When it comes to anti-virus medications, when they disrupt the ability of the virus to recur, there are even fewer options. Remdesivir is the only drug of its kind approved for the treatment of covid-19, largely because it was one of the few candidates who tested safety in humans when the pandemic occurred, so it had a start. But how well it works is still an open question. Some studies have found that it shortens the duration of the disease, while others have little effect. The World Health Organization does not recommend its use.
Difficult therapies
Anti-virus development has been delayed for a number of reasons. Until Covid-19, companies had no economic incentive to produce these drugs. They target only 10 viruses against existing viruses, half of which treat HIV. Chronic infections require longer treatments and therefore make more money. “If there is no obvious market for a therapist, they will generally not invest in these types of therapists,” says John Bamforth, READDI, interim executive director of public-private partnerships at the University of North. Carolina Chapel Hill was created to develop antiviral antivirus.
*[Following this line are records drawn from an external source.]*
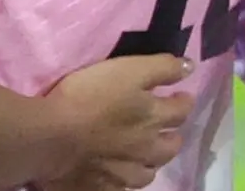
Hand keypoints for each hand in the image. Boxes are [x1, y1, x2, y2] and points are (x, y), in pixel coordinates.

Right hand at [34, 53, 190, 190]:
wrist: (53, 138)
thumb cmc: (88, 97)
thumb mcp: (126, 70)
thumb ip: (160, 68)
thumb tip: (190, 66)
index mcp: (153, 118)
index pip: (180, 111)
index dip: (184, 101)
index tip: (183, 96)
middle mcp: (146, 149)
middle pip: (170, 147)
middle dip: (172, 137)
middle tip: (168, 130)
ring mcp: (126, 173)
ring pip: (148, 172)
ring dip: (150, 163)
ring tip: (144, 157)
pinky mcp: (105, 188)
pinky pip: (121, 189)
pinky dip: (123, 181)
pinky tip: (117, 176)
There are also some scientific hurdles. To inhibit replication, the drug binds to certain proteins or essential viral enzymes and blocks its activity without harming the host cell. But unlike bacteria, viruses rely on the internal machinery of living cells to copy themselves, so they have little protein. And even when researchers come across a compound that works, the effectiveness is short-lived because viruses are constantly evolving.
Some researchers, including those at READDI, are working on drugs that target key proteins for virus replication. Most antivirals work on a single virus. It is hoped that these compounds will be effective against their entire families. They may also be less likely to cause resistance.
But new therapies need more time to develop. Therefore, the fastest way to get drugs off the shelves is to reuse already approved compounds. They have looked at safety, and there are fewer regulatory barriers to allowing a new use of the existing drug. DND is testing a number of existing compounds in a clinical trial called ANTI-COV. Recent research examines the anti-parasitic drug nitazoxanide in combination with an inhaled steroid. Cohen says that “the emerging consensus is that you should use antiviral force or antiviral combination with different mechanisms of action, combined with inflammatory anti-inflammatory drugs.”